Die Boots-Börse (www.boots-boerse.de) ist immer einen Blick wert.
Das aktuelle Heft - und auch die aktuellen Angebote im Netz
erscheinen immer am ersten Mittwoch im Monat.

Viele Grüße aus Kiel
Ralf


----------



## Guen (2. Januar 2003)

@sigi

Das Boot bei Ebay wäre mir zu klein ,nimm lieber eins das mindestens 3,40m lang ist  !Albi und ich haben ein Zodiak das 3.10m lang ist ,mir persönlich ist es zu klein ,obwohl ich derjenige bin der mit dem Boot am meisten loszieht !

Gruss Guen


----------



## siegerlaender (2. Januar 2003)

hallo guen + albi  #h 
ich hab euer boot ja in meschendorf gesehen. ich finds genial. könnt ihr mir sagen wie die genaue bezeichnung des bootes ist? wo kann man sowas kaufen und was muß ich anlegen? ich trage mich nämlich auch mit dem gedanken ein schlauchboot zu kaufen.
was haltet ihr von den kleinen wiking  booten?


----------



## Guen (2. Januar 2003)

Hallo Volker ,ja das Boot ist schon super ,nur bei 2 Personen fehlt ein wenig Platz ,ab 3,40m wäre es ok ,am besten 3,80m  !
Fahre ich alleine raus ,was oft passiert ,ist die Grösse völlig ausreichend !

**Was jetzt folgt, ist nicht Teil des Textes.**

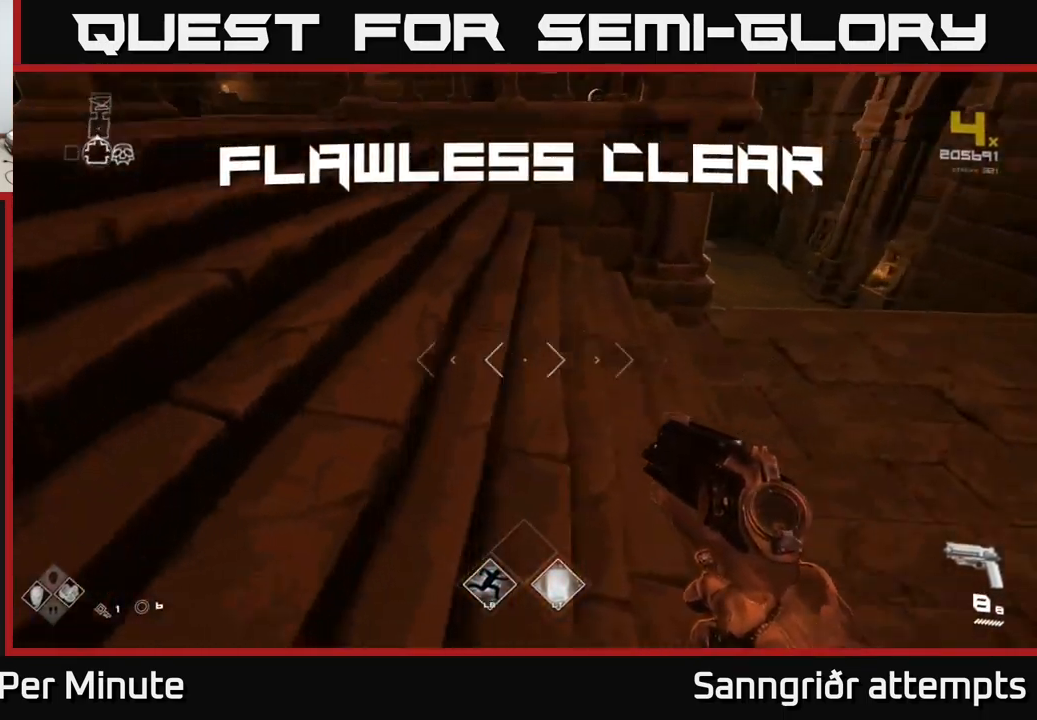
{"buttons": [], "left_stick": "up", "right_stick": "center", "events": [[183, "left_stick", "up"], [367, "right_stick", "center"]]}
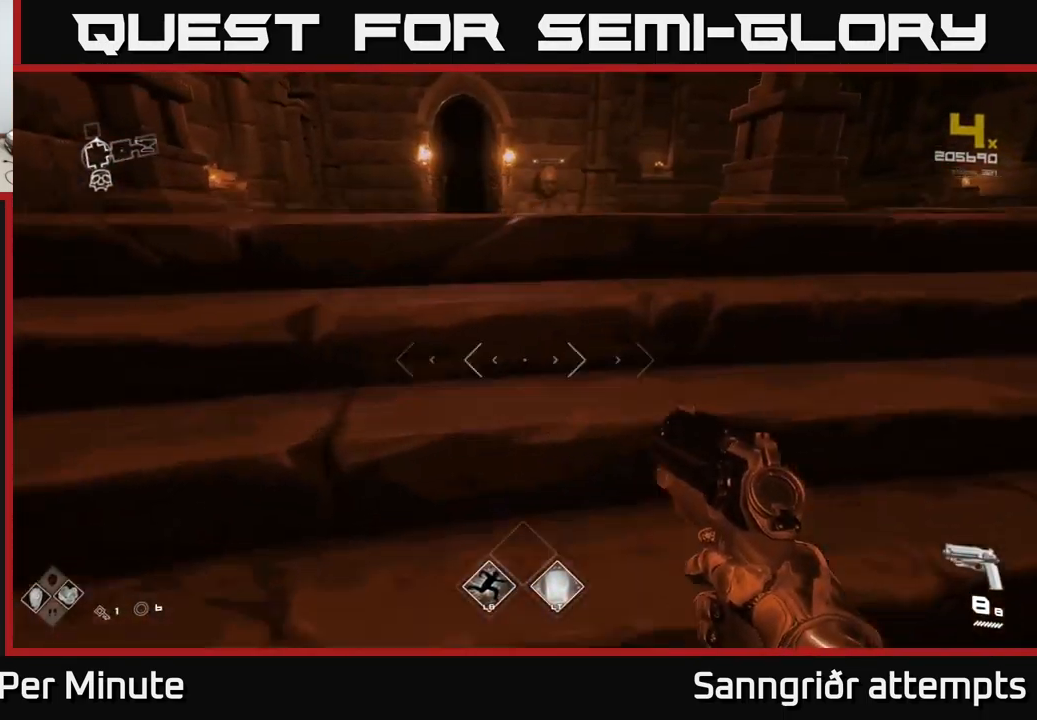
{"buttons": [], "left_stick": "up-left", "right_stick": "center", "events": [[283, "right_stick", "right"], [317, "left_stick", "up-left"], [483, "right_stick", "center"]]}
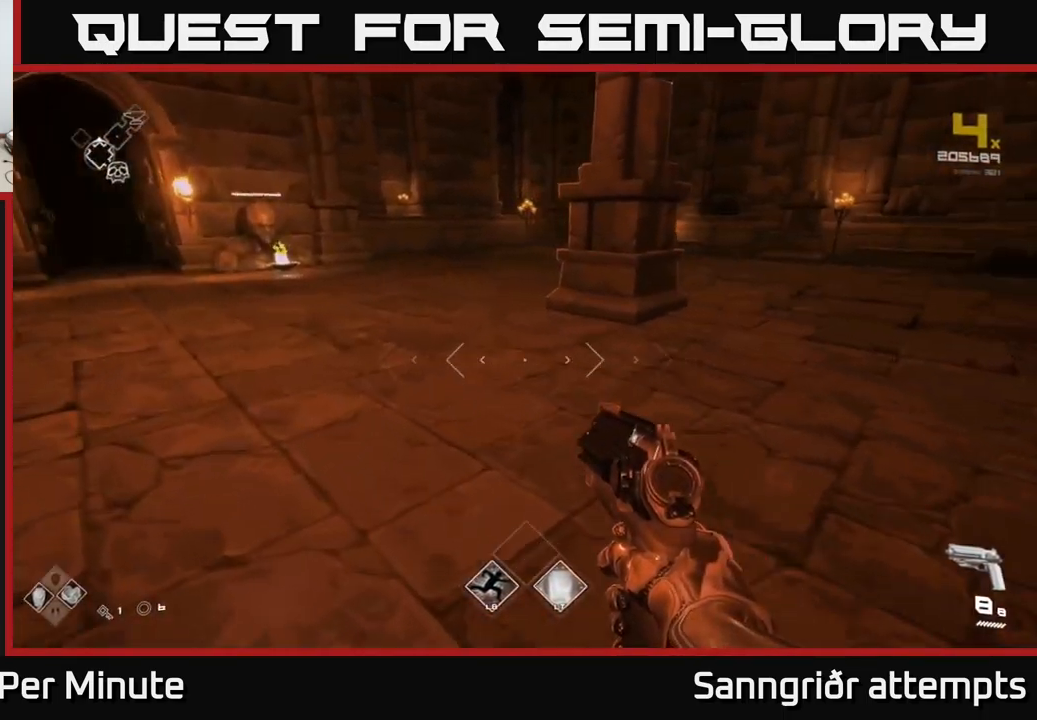
{"buttons": [], "left_stick": "down-left", "right_stick": "right", "events": [[67, "right_stick", "left"], [100, "left_stick", "up"], [233, "right_stick", "center"], [400, "right_stick", "right"], [417, "left_stick", "down-left"]]}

Zu den Wiking Booten kann ich Dir nicht viel sagen ,sehen aber gut aus und das 3,40m Modell wäre schon was !Ich denke aber das Albi dazu noch was schreiben wird  ,er kennt die Qualitäten der Boote besser  !

Gruss Guen


----------



## Albatros (2. Januar 2003)

Hi siegerlaender#h

die genaue Bezeichnungs unseres Schlauchboots ist Zodiac S310. Das Schlauchboot ist ja schon etwas älter, die neuere Bezeichnung würde lauten: Cadet 310. Vorteil bei den Zodiac Schlauchbooten aus der Cadet - Serie, ist das geringe Gewicht von ca. 33kg gegenüber allen anderen von etwa 50kg bei dieser Größe. Soviel ich weiß, ist Wiking jetzt vom Markt verschwunden, falls in der Zwischenzeit nicht von einer anderen Werft wieder übernommen. Aus eigener Erfahrung kann ich nur sagen, daß wir beim Verkauf von Wiking - Schlauchbooten viele Reklamationen hatten. Bereits nach kurzer Zeit (ca. 2 Jahre) löste sich bei vielen die Bootshaut auf. Wenn der Händler dieses Boot jetzt noch 1 oder 2 Jahre am Lager hatte, stellte Wiking sich mit der Garantiegewährleistung quer! Komischer Weise hatten wir bei den etwas günstigeren Schlauchbooten (Red - Line Serie) aus deinem Link, nie Probleme ;+ Zur Größe: Wenn Du auch mal vorhast, zu zweit zu fischen, dann solltest Du mindestens die 3,30 mtr. Version nehmen. Ab und an, gibt es von Suzumar, YAM oder Quicksilver Komplettangebote mit Motoren, die unwahrscheinlich günstig sind. Es ist dann ein Überschuss an nicht verkauften Schlauchbooten vorhanden und die werden mit einem Motor bestückt und zu einem spitzenmäßigen Preis auf den Markt geworfen. Gilt allerdings nur in Verbindung mit dem Motor

Falls Du was gutes Gebrauchtes mit Motor suchst, solltest Du so um die 800€ rechnen. Auch hier öfter mal bei eBay schauen und die gängigen Bootszeitschriften wie z.B. Boots - Börse, Anker, Yacht, A-Z usw. Falls Du was im Internet gefunden hast, schick mal ne Mail oder ne PN...


----------



## Albatros (2. Januar 2003)

@Guen

so schnell muss es sein#6


----------



## Guen (2. Januar 2003)

Jo ,stimmt #6 !

Aber nochmal zum Gewicht : Wenn Du Dein Boot nicht auf dem Autodach transportieren möchtest ,kannst Du das Gewicht vernachlässigen !Ob Du jetzt 35kg oder 50kg auf den Trailer oder Hänger schmeisst ,es ist egal  !Achte aber darauf das Rollen angebracht sind oder angebracht werden können ,das erleichtert vieles !

Gruss Guen


----------



## siegerlaender (2. Januar 2003)

vielen dank euch zwei! ihr habt mir sehr geholfen!#6
ich liebe das anglerboard :m


----------



## Guen (2. Januar 2003)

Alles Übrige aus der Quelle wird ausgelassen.